By totally censoring violence in animation, are we taking one step forward or two steps back in our quest to better educate our children about violence in society? I mean, I myself remember watching Elmer Fudd trying to shoot down Bugs Bunny with his double-barreled shotgun while hunting down that mean old “wabbit.” If Warner Bros. decided to cut every gun scene in their classic cartoons, they would have to go through their entire back catalog of the studio’s history.

This doesn’t just rest in children’s classic cartoons, either. Steven Spielberg himself has admitted that in the 20th anniversary edition of his hit film E.T., he digitally swapped out the guns carried by the agents pursuing Elliot and his extraterrestrial friend for walkie-talkies instead. Most likely feeling the pressure from criticism coming from parent groups at the time, Spielberg said that he “got overly sensitive to [some of the reaction] to E.T., and I thought if technology evolved, [I might go in and change some things] … it was OK for a while, but I realized what I had done was I had robbed people who loved E.T. of their memories of E.T.The guns were added back into the 30th anniversary edition that was released in 2012.

Instead of banning guns on both the small and big screen, shouldn’t we be using these cartoons and films as an opportunity to open up more dialogue with our children about the dangers of weapons and how they shouldn’t be used against people?
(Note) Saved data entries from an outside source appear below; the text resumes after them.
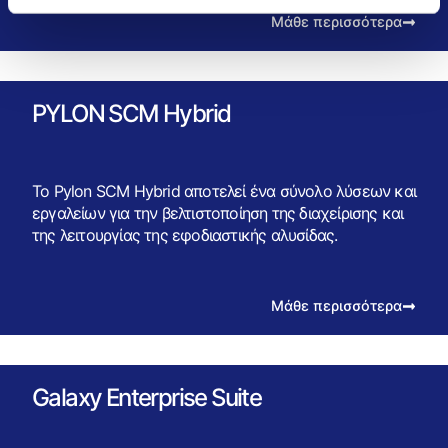
Μάθε περισσότερα
PYLON SCM Hybrid
Το Pylon SCM Hybrid αποτελεί ένα σύνολο λύσεων και
εργαλείων για την βελτιστοποίηση της διαχείρισης και
της λειτουργίας της εφοδιαστικής αλυσίδας.
Μάθε περισσότερα
Galaxy Enterprise Suite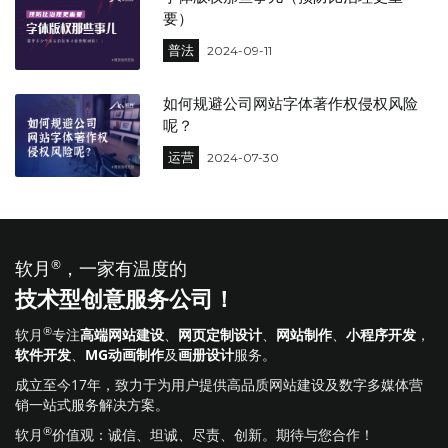
要）
普法
2024-09-11
如何规避公司网站字体著作权侵权风险
呢？
运营
2024-07-30
软月
®
，一家有温度的
技术型创意服务公司！
®
软月
专注
高端网站建设
、
网页定制设计
、
网站制作
、
小程序开发
，
软件开发
、
MG动画制作
及
画册设计
服务。
成立至今17年，致力于为用户提供高品质网站建设及数字多媒体营
销一站式服务解决方案。
®
软月
价值观：诚信、坦诚、尽责、创新。期待与您合作！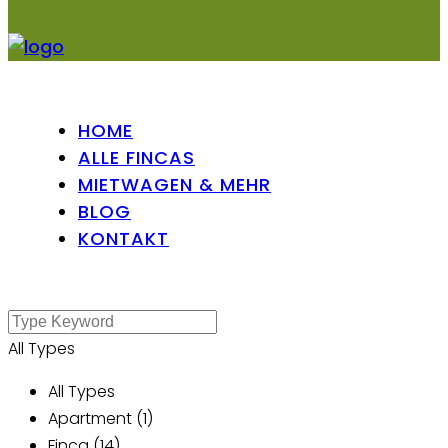
HOME
ALLE FINCAS
MIETWAGEN & MEHR
BLOG
KONTAKT
All Types
All Types
Apartment (1)
Finca (14)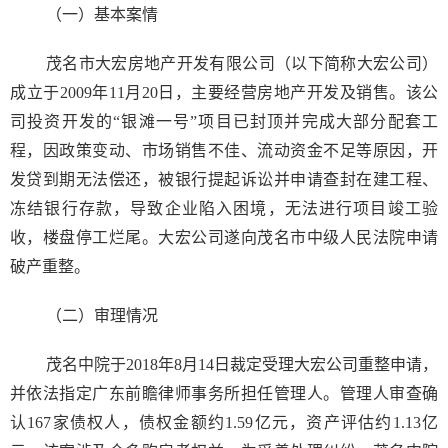
（一）基本案情
茂名市大宏房地产开发有限公司（以下简称大宏公司）
成立于2009年11月20日，主要经营房地产开发及销售。该公
司投资开发的“银滩一号”项目已封顶并完成大部分配套工
程，因政策变动、市场销售不佳、流动资金不足等原因，开
发贷到期无法偿还，被银行提起诉讼并申请查封在建工程、
冻结银行存款，导致企业陷入困境，无法进行项目竣工验
收，楼盘停工烂尾。大宏公司遂向茂名市中级人民法院申请
破产重整。
（二）审理情况
茂名中院于2018年8月14日裁定受理大宏公司重整申请，
并依法指定广东前瞻律师事务所担任管理人。管理人审查确
认167家债权人，债权金额约1.59亿元，资产评估约1.13亿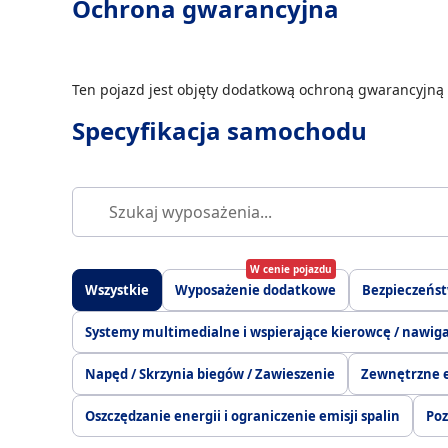
Ochrona gwarancyjna
Ten pojazd jest objęty dodatkową ochroną gwarancyjną 
Specyfikacja samochodu
W cenie pojazdu
Wszystkie
Wyposażenie dodatkowe
Bezpieczeńs
Systemy multimedialne i wspierające kierowcę / nawig
Napęd / Skrzynia biegów / Zawieszenie
Zewnętrzne 
Oszczędzanie energii i ograniczenie emisji spalin
Poz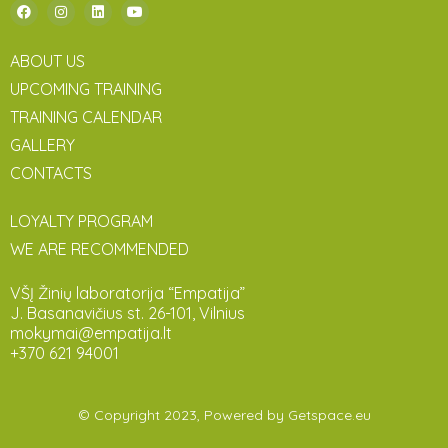
ABOUT US
UPCOMING TRAINING
TRAINING CALENDAR
GALLERY
CONTACTS
LOYALTY PROGRAM
WE ARE RECOMMENDED
VŠĮ Žinių laboratorija “Empatija”
J. Basanavičius st. 26-101, Vilnius
mokymai@empatija.lt
+370 621 94001
© Copyright 2023, Powered by
Getspace.eu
It is, after all, our job as parents to teach, explain, and be a little more counterproductive towards preventing gun accidents in America. Plus, from my experience as a parent, the more I try to censor something or tell my children “no,” the more likely they are going to try and pursue it out of pure curiosity as they get older.

So whether it’s an epic film like E.T. or vintage cartoons, I don’t think we should be cutting out or making any digital enhancements to the classics we loved and grew up with. The 1948 cartoons like Tom and Jerry are definitely different than the modern cartoons my kids watch today, and as a parent, I’m okay with it. Censoring cartoons such as Get a Horse! or Batman or even films like E.T. will only take us one step back, rather than two steps forward.